Canada’s signals intelligence agency protected federal IT networks from an average of 6.3 billion malicious actions a day — such as attempts to deploy malware — in the last fiscal year, as well undertaking three foreign cyber operations against targets outside the country, according to its latest annual report.

The Communications Security Establishment, the country’s foreign signals intelligence agency, gave that example of its work Thursday, releasing the public version of its annual report covering 12 months ending March 31st.

CSE’s mandate includes taking action online to counter foreign-based threats and advance Canada’s international affairs, defence, or security interests. To that end, in 2022 the government authorized three foreign active cyber operations, the report says. No details were provided about what was done. An active cyber operation could include bringing down a criminal or nation-state IT service.

As of March, the CSE had deployed host-based sensors in 85 federal institutions (up from 79 in 2022), including protections on 860,000 devices; cloud-based sensors in 72 federal institutions; network-based sensors in 84 federal institutions; and virtual network-based sensors in five federal institutions.

This year it also deployed over 5,100 host-based sensors to protect an unnamed non-federal institution that was experiencing what the report calls a serious cyber incident.

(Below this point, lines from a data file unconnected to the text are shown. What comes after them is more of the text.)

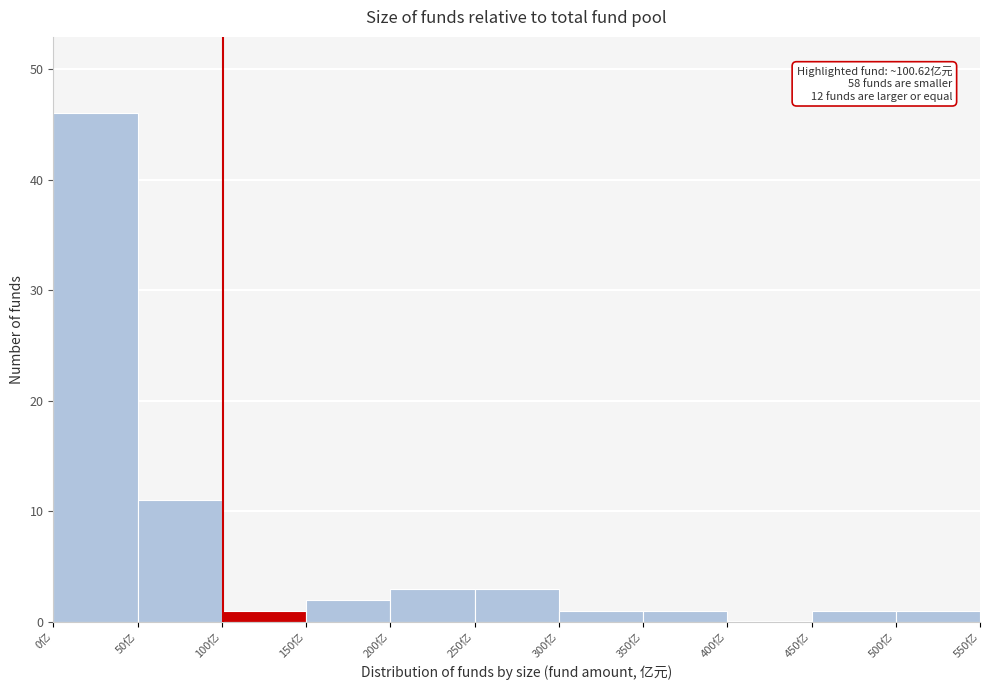

Over which range of the x-axis is the bar tallest?

0 to 50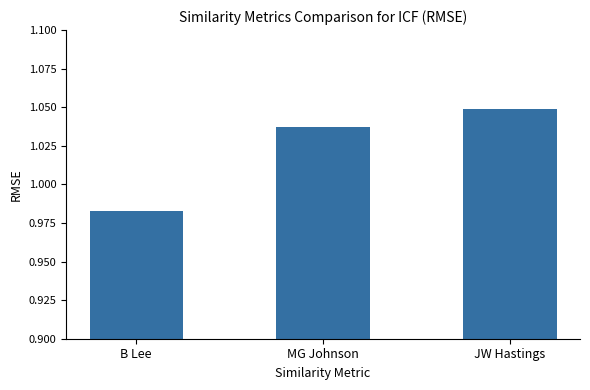

What is the difference between the values at MG Johnson and B Lee?

0.1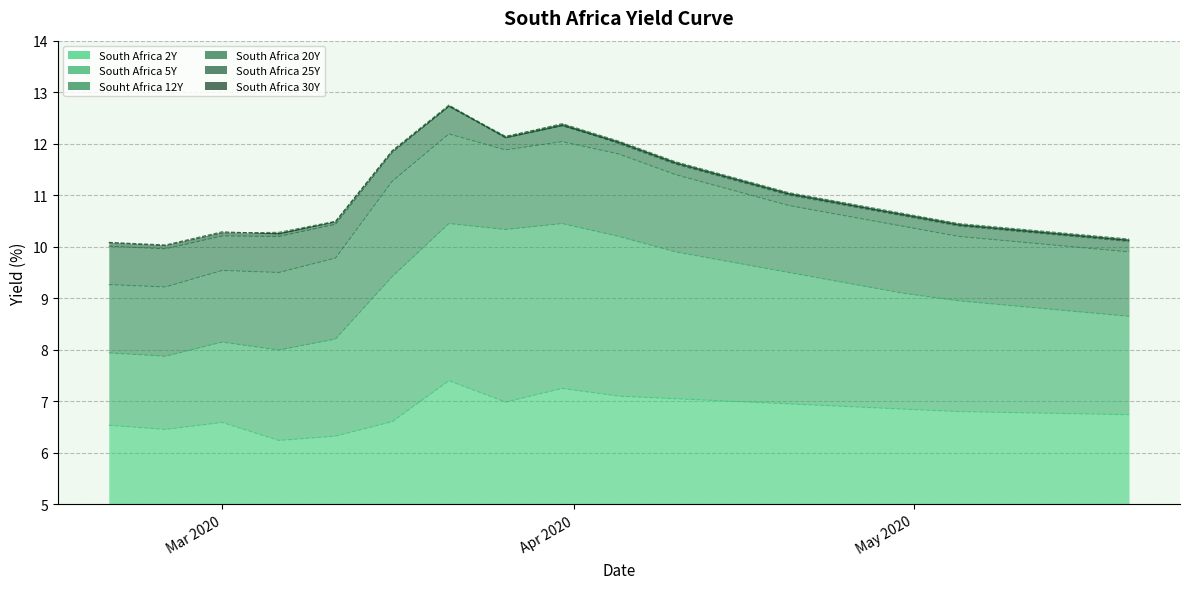

Does the chart have visible grid lines?

Yes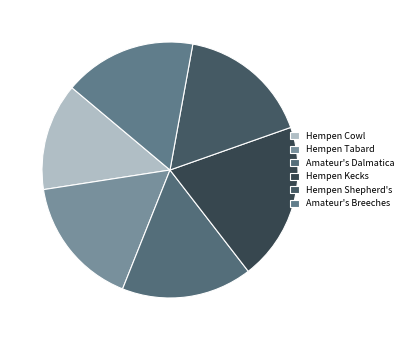

What is the largest slice in the pie chart?

Hempen Kecks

It isn’t known if this refers to a cyber attack on a Canadian pipeline that a Russian gang took credit for. Prime Minister Justin Trudeau confirmed there was an attack, adding that it caused no physical damage.

Part of the Department of National Defence, the CSE has an annual budget of $948 million and 3,232 full-time employees. Its latest chief is Caroline Xavier. CSE is overseen by the National Security and Intelligence Review Agency (NSIRA) and the National Security and Intelligence Committee of Parliamentarians (NSICOP).

Its outward-facing division, the Canadian Centre for Cyber Security, which advises the public and private sectors, produces the annual National Cyber Threat Assessment.

The report discloses a number of ways CSE and the Cyber Centre help the private sector:

— discovering several high-impact vulnerabilities that were disclosed to the affected vendors;

—  offering a malware detection and analysis platform called Assemblyline, where companies and defence sensors can submit suspicious files for analysis. It scans a billion files a year;

— offering Aventail, an automated threat intelligence and indicators of compromise sharing service;

— holding The Big Dig, a two-week annual classified cyber security workshop with select companies, government staff, and members of the Five Eyes intelligence partners to find ways to speed up detection and mitigation of malware, build an analysis platform “in a box” to deploy to non-government victims of cyber attacks, and ways of protecting internet-connected industrial devices;

— creating, with Public Safety Canada, the Canadian Cyber Security Safety Tool (CCST), a self-assessment tool for critical infrastructure providers such as hospitals, utilities, transport companies, financial services, and telecom providers.

During the fiscal year, Public Safety Canada and the Cyber Centre ran a pilot program with 18 municipalities, who used the CCST to help identify gaps in their cyber security, identify priorities and create action plans.